Bestellinformation
| Produkt | Katalog # | EINHEIT | Preis | ANZAHL | Favoriten | |
Histone Deacetylase 4 (HDAC4) Double Nickase Plasmid (m) | sc-431586-NIC | 20 µg | $410.00 |
Das murine Hdac4 kodiert Histondeacetylase 4 (HDAC4), eine HDAC der Klasse IIa, die zwischen Zellkern und Zytoplasma pendelt und dadurch signalabhängige Phosphorylierung mit der Chromatinregulation koppelt. HDAC4 fungiert vor allem als transkriptioneller Korepressor, indem es mit Faktoren wie MEF2 assoziiert und so acetylierungsabhängige Genprogramme moduliert, die die Myogenese, die aktivitätsregulierte Transkription in Neuronen und die Skelettentwicklung steuern. Seine Lokalisation und Aktivität integrieren Ca2+/Calmodulin-abhängige Kinasen sowie 14-3-3-Signale und verknüpfen so extrazelluläre Reize mit der epigenetischen Kontrolle von Differenzierung und Stressantworten. Fehlregulierte, HDAC4-abhängige Transkriptionsnetzwerke wurden in Mausmodellen mit neuroentwicklungsbezogenen und neurodegenerativen Phänotypen, kardialem Remodeling und Muskelpathologien in Verbindung gebracht, was HDAC4 als mechanistischen Knotenpunkt für Studien zu Chromatin und Signalübertragung unterstützt.
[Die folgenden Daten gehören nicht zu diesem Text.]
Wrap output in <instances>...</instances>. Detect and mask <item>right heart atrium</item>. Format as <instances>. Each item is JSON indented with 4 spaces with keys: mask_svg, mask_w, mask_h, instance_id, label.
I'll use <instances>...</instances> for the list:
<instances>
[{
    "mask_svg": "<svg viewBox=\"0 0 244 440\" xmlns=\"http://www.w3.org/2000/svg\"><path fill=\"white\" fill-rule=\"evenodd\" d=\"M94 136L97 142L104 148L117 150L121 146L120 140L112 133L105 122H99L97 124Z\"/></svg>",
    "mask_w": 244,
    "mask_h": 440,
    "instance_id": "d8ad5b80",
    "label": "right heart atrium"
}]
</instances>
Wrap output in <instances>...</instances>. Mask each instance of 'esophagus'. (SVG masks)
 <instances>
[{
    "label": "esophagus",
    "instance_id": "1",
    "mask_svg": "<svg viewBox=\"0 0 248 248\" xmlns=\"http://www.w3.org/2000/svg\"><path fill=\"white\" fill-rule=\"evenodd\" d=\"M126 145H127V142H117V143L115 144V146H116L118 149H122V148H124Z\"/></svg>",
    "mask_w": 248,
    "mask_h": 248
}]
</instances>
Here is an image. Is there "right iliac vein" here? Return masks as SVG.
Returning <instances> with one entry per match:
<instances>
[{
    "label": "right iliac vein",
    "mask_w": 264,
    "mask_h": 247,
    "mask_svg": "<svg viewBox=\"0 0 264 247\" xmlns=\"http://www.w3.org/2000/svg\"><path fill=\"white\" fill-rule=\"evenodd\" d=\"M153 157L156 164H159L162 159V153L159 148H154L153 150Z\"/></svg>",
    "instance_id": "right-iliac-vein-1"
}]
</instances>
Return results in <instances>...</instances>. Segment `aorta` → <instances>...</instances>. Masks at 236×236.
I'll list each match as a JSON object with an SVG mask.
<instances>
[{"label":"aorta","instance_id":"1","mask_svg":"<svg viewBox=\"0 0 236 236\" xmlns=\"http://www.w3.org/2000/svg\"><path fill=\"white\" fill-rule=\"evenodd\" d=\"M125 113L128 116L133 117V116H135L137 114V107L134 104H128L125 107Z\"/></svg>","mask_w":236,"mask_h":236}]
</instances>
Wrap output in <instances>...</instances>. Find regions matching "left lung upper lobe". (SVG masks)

Histone Deacetylase 4 (HDAC4) Das Double-Nickase-Plasmid (m) besteht aus einem aufeinander abgestimmten Plasmidpaar, das für die hochspezifische Bearbeitung des Hdac4-Lokus in mouse-Zelllinien entwickelt wurde. Jedes Plasmid exprimiert eine Cas9-D10A-Nickase und eine spezifische sgRNA, die auf entgegengesetzte DNA-Stränge innerhalb von Hdac4 abzielt. Wenn sie auf benachbarte Stellen auf entgegengesetzten DNA-Strängen gerichtet sind, erzeugen die beiden Nickasen versetzte Einzelstrang-Schnitte, die zusammen einen versetzten Doppelstrangbruch erzeugen, was eine koordinierte On-Target-Aktivität beider Guides erfordert. Der resultierende DNA-Bruch wird durch endogene zelluläre Reparaturwege behoben, meist durch nicht-homologe Endverknüpfung (NHEJ), was zu Insertionen oder Deletionen führt, die die Hdac4-Funktion stören. Durch die Notwendigkeit einer doppelten sgRNA-Bindung am Zielort erhöht der Doppel-Nick-Ansatz die Spezifität der Bearbeitung und bietet eine komplementäre CRISPR-Strategie für Anwendungen, bei denen eine zusätzliche Kontrolle über die Zielgenauigkeit gewünscht ist.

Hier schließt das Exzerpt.